Watching this again and am just blown away by the character this flute has. It really does take your (excellent) playing to the next level and speaks for itself. Amazing.
This is a wonderful flute, and a video I'm going to keep. Those upper notes have a very striking sound, sweet yet piercing, and I immediately thought of the sound of a Ziegler csakan. Would that be because of the cut of the embouchure hole?
the flute does have an excellent embouchure hole but the tone quality is from the union of lots of different thing - the design of the bore, the material of the flute, the player, and other things. My experience with the csakan has been that they are rather soft although I have never played a Ziegler.

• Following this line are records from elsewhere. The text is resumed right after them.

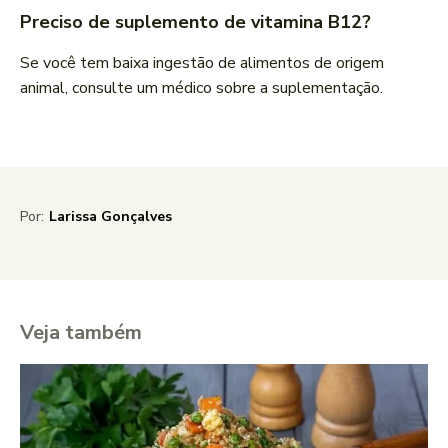
Preciso de suplemento de vitamina B12?
Se você tem baixa ingestão de alimentos de origem
animal, consulte um médico sobre a suplementação.
Por:
Larissa Gonçalves
Veja também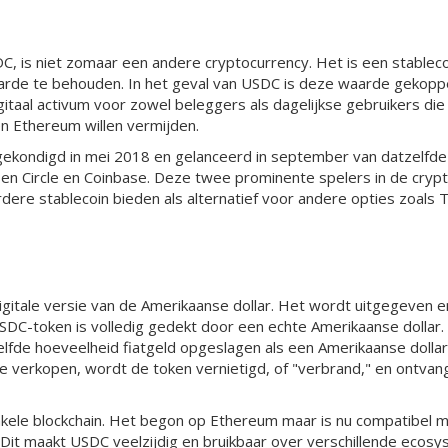
C, is niet zomaar een andere cryptocurrency. Het is een stableco
rde te behouden. In het geval van USDC is deze waarde gekoppe
itaal activum voor zowel beleggers als dagelijkse gebruikers die d
en Ethereum willen vermijden.
ekondigd in mei 2018 en gelanceerd in september van datzelfde 
n Circle en Coinbase. Deze twee prominente spelers in de cryp
ere stablecoin bieden als alternatief voor andere opties zoals 
igitale versie van de Amerikaanse dollar. Het wordt uitgegeven
e USDC-token is volledig gedekt door een echte Amerikaanse dollar.
elfde hoeveelheid fiatgeld opgeslagen als een Amerikaanse doll
te verkopen, wordt de token vernietigd, of "verbrand," en ontvan
nkele blockchain. Het begon op Ethereum maar is nu compatibel m
 Dit maakt USDC veelzijdig en bruikbaar over verschillende ecos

I do realise that; but the timbre of your upper register is very similar in volume to that of original and reproduction Ziegler csakans I have heard, played by e.g. Tarasov. Just a thought.

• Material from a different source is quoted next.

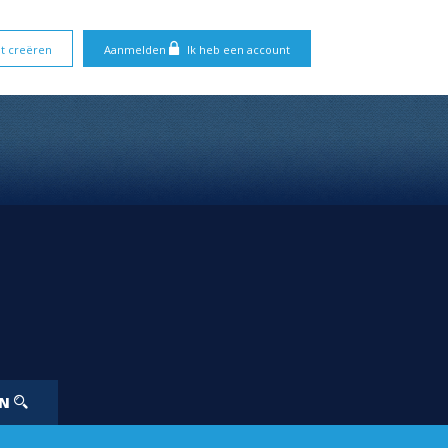
t creëren
Aanmelden
Ik heb een account
EN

Lovely tone on this gorgeous flute! I for one am partial to these vienese instruments, and would love to hear some day, if possible, a g-footed panaulon. Those I think are particularly incredible instruments! I've listened to the modern Boehms with a g-foot, and I was quite impressed with the result. I wonder what the panaulon would sound like.
the Panaulon were famous for not actually ever working that low. I think I did hear a recording once with a working version but I don't remember what it was.
When I was a beginning composition student, I knew the clarinet (my brother played it), but not the flute. I assumed that the flute had keys similar to this on for playing the low notes -- which made my first attempts at composing less than idiomatic. Now that I play the flute, I think I would find all the alternative keys a bit intimidating.
I think it is very intimidating as well but for flutist of the day, for whom this would have been fairly normal, they must have been well acclimated to using them. The Doppler brothers played a very similar flute.